* [TASK GOAL]:
All of the data below is to be output exactly as written.

___ MATERIAL FOR THIS TASK ___

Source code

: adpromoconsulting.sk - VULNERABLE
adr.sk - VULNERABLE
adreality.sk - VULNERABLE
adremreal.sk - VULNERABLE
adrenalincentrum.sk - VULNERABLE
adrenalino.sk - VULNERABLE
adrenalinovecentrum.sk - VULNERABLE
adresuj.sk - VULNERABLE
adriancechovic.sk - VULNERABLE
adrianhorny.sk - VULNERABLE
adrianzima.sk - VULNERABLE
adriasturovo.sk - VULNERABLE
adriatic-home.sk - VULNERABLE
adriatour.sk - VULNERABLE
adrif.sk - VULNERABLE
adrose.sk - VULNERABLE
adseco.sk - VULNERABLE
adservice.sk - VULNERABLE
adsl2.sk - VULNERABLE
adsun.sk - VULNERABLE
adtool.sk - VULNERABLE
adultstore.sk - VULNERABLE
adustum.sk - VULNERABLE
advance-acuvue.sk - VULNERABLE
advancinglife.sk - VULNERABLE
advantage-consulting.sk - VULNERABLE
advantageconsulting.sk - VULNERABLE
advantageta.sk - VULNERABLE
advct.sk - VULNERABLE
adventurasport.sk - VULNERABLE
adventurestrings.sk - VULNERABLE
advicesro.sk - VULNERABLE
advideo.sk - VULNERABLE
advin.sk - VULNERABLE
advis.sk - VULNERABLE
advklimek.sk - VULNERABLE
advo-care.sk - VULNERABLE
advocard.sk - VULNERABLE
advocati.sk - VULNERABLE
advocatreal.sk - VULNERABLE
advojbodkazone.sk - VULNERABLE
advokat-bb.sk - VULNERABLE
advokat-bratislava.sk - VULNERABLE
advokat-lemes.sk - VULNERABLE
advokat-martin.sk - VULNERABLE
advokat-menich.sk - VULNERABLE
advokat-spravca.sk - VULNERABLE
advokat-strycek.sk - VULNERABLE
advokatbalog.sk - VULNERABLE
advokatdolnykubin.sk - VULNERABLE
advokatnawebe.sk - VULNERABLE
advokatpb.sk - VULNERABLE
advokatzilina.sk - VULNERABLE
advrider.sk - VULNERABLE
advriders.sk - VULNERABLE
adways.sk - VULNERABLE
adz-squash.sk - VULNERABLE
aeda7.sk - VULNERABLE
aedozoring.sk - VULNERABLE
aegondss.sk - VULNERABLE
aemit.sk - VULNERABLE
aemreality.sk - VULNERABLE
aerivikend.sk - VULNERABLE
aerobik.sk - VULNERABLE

___

* [RESPONSE TO THIS TASK]:
Source code

: adpromoconsulting.sk - VULNERABLE
adr.sk - VULNERABLE
adreality.sk - VULNERABLE
adremreal.sk - VULNERABLE
adrenalincentrum.sk - VULNERABLE
adrenalino.sk - VULNERABLE
adrenalinovecentrum.sk - VULNERABLE
adresuj.sk - VULNERABLE
adriancechovic.sk - VULNERABLE
adrianhorny.sk - VULNERABLE
adrianzima.sk - VULNERABLE
adriasturovo.sk - VULNERABLE
adriatic-home.sk - VULNERABLE
adriatour.sk - VULNERABLE
adrif.sk - VULNERABLE
adrose.sk - VULNERABLE
adseco.sk - VULNERABLE
adservice.sk - VULNERABLE
adsl2.sk - VULNERABLE
adsun.sk - VULNERABLE
adtool.sk - VULNERABLE
adultstore.sk - VULNERABLE
adustum.sk - VULNERABLE
advance-acuvue.sk - VULNERABLE
advancinglife.sk - VULNERABLE
advantage-consulting.sk - VULNERABLE
advantageconsulting.sk - VULNERABLE
advantageta.sk - VULNERABLE
advct.sk - VULNERABLE
adventurasport.sk - VULNERABLE
adventurestrings.sk - VULNERABLE
advicesro.sk - VULNERABLE
advideo.sk - VULNERABLE
advin.sk - VULNERABLE
advis.sk - VULNERABLE
advklimek.sk - VULNERABLE
advo-care.sk - VULNERABLE
advocard.sk - VULNERABLE
advocati.sk - VULNERABLE
advocatreal.sk - VULNERABLE
advojbodkazone.sk - VULNERABLE
advokat-bb.sk - VULNERABLE
advokat-bratislava.sk - VULNERABLE
advokat-lemes.sk - VULNERABLE
advokat-martin.sk - VULNERABLE
advokat-menich.sk - VULNERABLE
advokat-spravca.sk - VULNERABLE
advokat-strycek.sk - VULNERABLE
advokatbalog.sk - VULNERABLE
advokatdolnykubin.sk - VULNERABLE
advokatnawebe.sk - VULNERABLE
advokatpb.sk - VULNERABLE
advokatzilina.sk - VULNERABLE
advrider.sk - VULNERABLE
advriders.sk - VULNERABLE
adways.sk - VULNERABLE
adz-squash.sk - VULNERABLE
aeda7.sk - VULNERABLE
aedozoring.sk - VULNERABLE
aegondss.sk - VULNERABLE
aemit.sk - VULNERABLE
aemreality.sk - VULNERABLE
aerivikend.sk - VULNERABLE
aerobik.sk - VULNERABLE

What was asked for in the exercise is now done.